THE RISE OF ETHICAL AWARENESS

In pre-Islamic Arabia, the prevailing moral code was one of equal retaliation—repaying good with good, and bad with bad. A common principle was: “We deal with people just as they dealt with us.” One tribal poet boasted about his tribe’s revenge on rivals:

“We left no type of hostility undone—we gave them exactly what they gave us.” (falam yabqa min al-ʿudwan dunnahum kama danu)

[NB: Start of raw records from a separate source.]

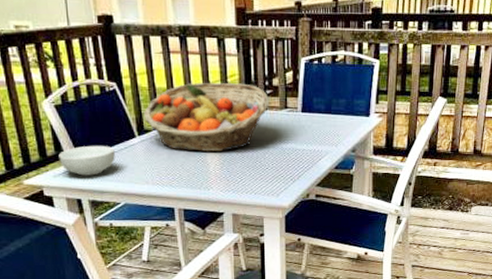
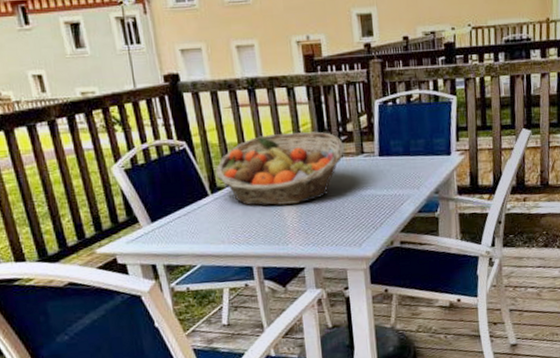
cereal bowl: present [58,145,115,176] -> none [130,206,189,240]

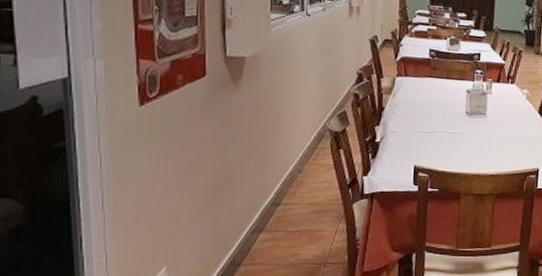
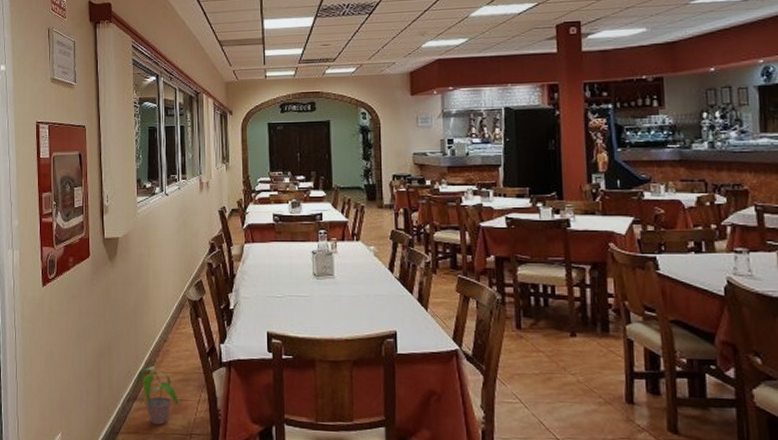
potted plant: none [263,197,313,255] -> present [136,366,179,425]

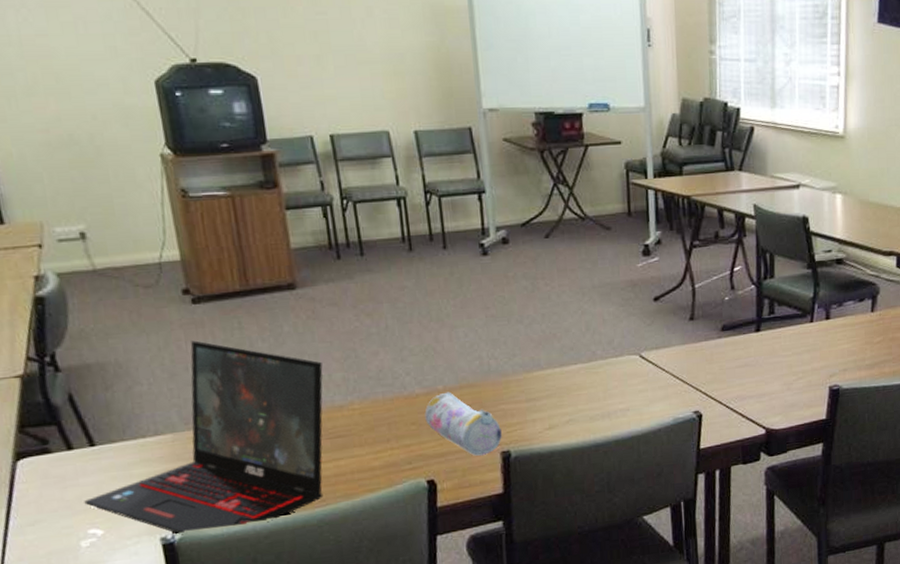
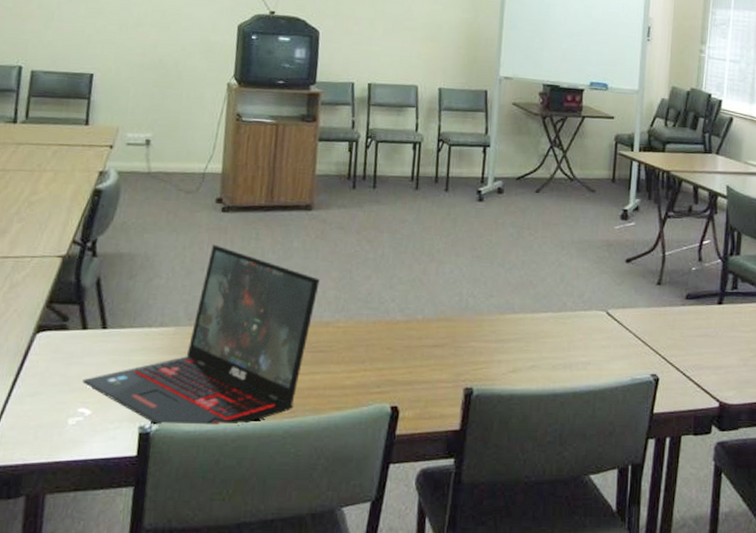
pencil case: present [425,392,502,456] -> none [400,322,468,389]

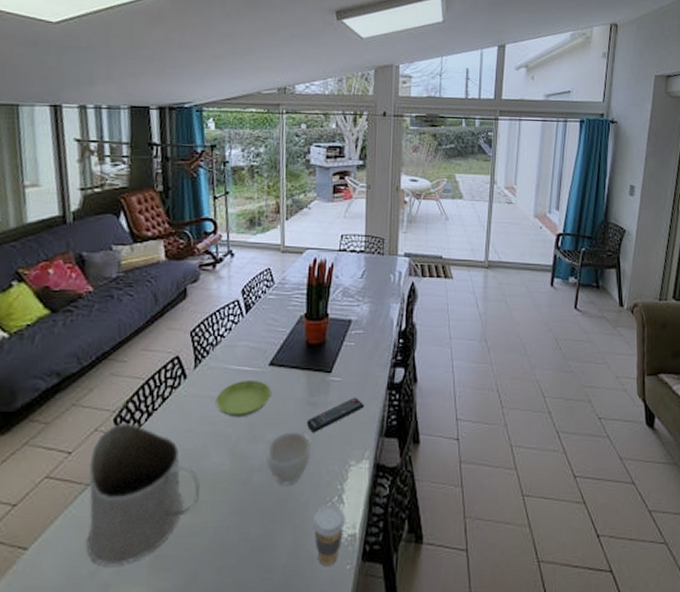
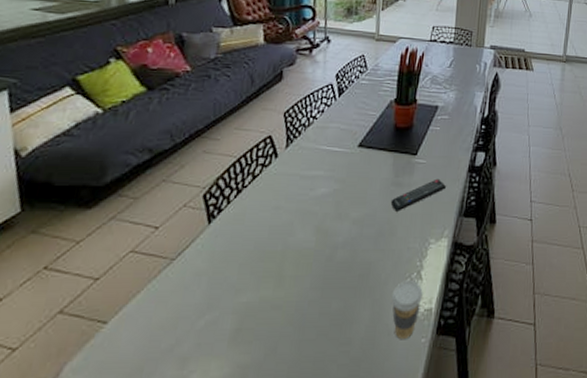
pitcher: present [86,422,200,566] -> none [167,198,285,340]
saucer: present [216,380,271,418] -> none [305,161,359,196]
bowl: present [266,431,311,485] -> none [350,210,394,261]

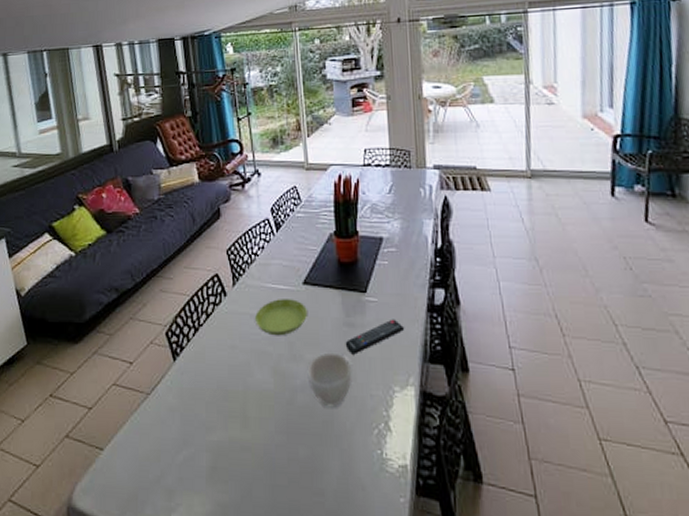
saucer: none [305,161,359,196] -> present [255,299,307,336]
bowl: none [350,210,394,261] -> present [307,352,353,408]
coffee cup: present [391,281,423,339] -> none [360,431,395,496]

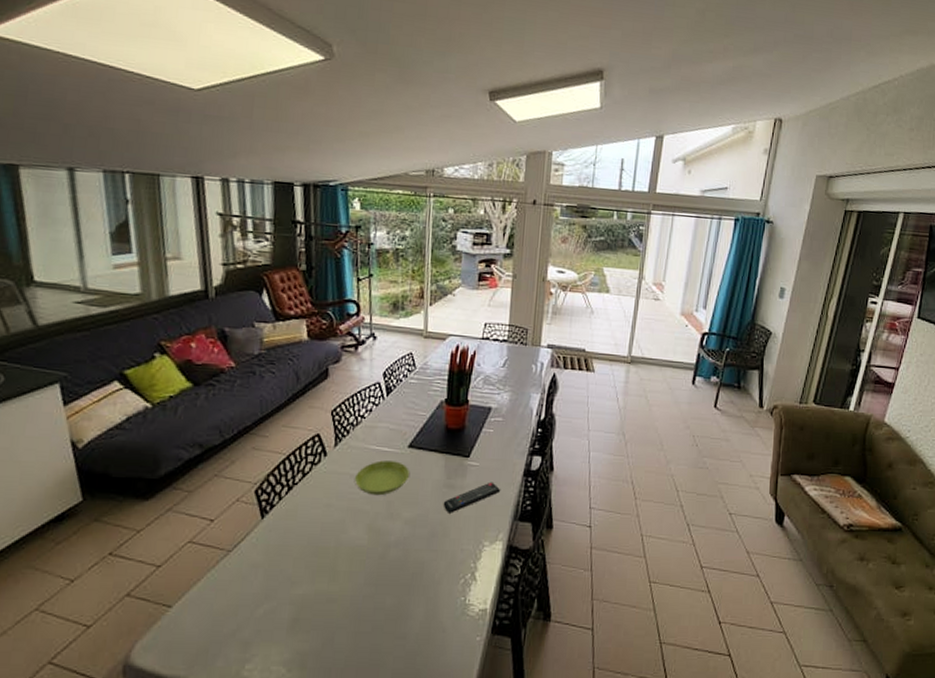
bowl: present [307,352,353,408] -> none [402,511,447,561]

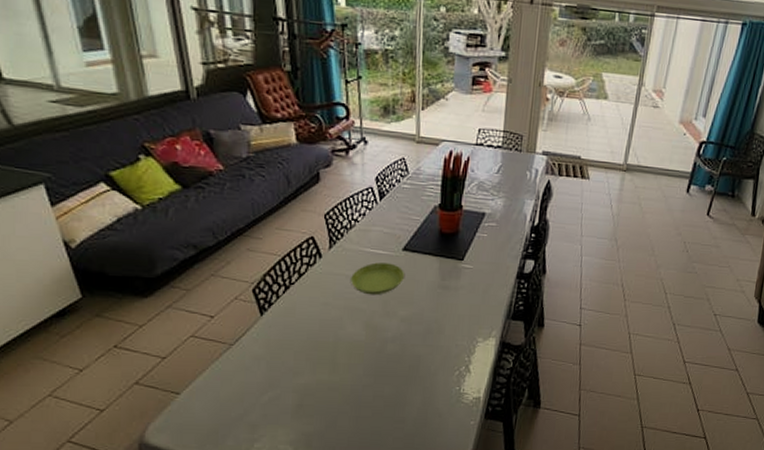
remote control: present [443,481,501,513] -> none [437,283,495,312]

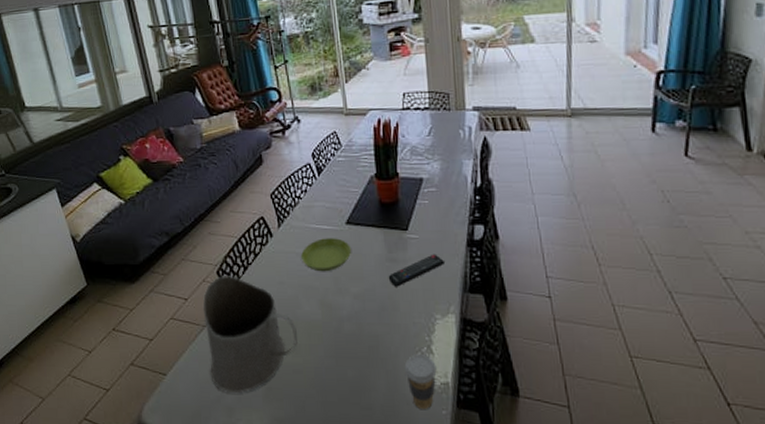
pitcher: none [231,293,337,411] -> present [202,274,297,394]
remote control: none [437,283,495,312] -> present [388,254,446,287]
coffee cup: none [441,373,472,420] -> present [404,354,437,409]

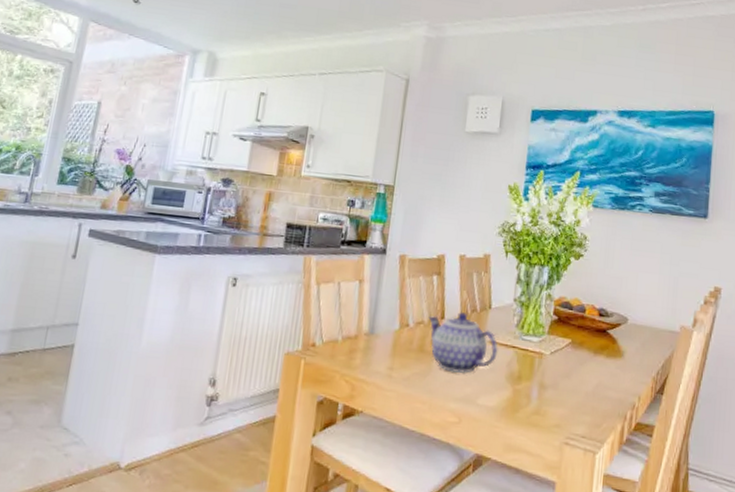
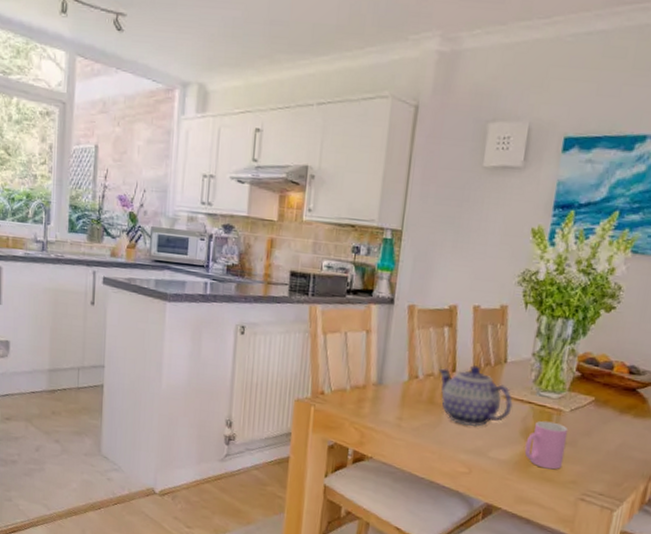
cup: none [511,364,550,414] -> present [524,420,569,470]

But when the Prophet of Islam arrived, he transformed this moral outlook. Instead of advocating equal retaliation, he taught a higher ethic. He said:

“Treat well the one who mistreats you.”
(Mu’jam Ibn al-Arabi, Hadith No. 1507)

Another hadith expresses this principle more fully: “Do not be one who says: ‘If people treat us well, we will do the same; and if they wrong us, we will retaliate.’ Rather, prepare yourselves to treat others well if they are good to you, and even if they are not—do not act unjustly.” (Sunan al-Tirmidhi, Hadith No. 2007)

One of the Prophet’s enduring traditions was to elevate people’s awareness—to raise their sense of ethics and uplift their behaviour in all aspects of life.

To elevate the human standard—intellectually, morally, and spiritually—is one of the most important missions. It benefits both the individual and the society as a whole. This work of raising moral and human awareness is a prophetic tradition—and reviving it is an act of reviving the legacy of the Prophet.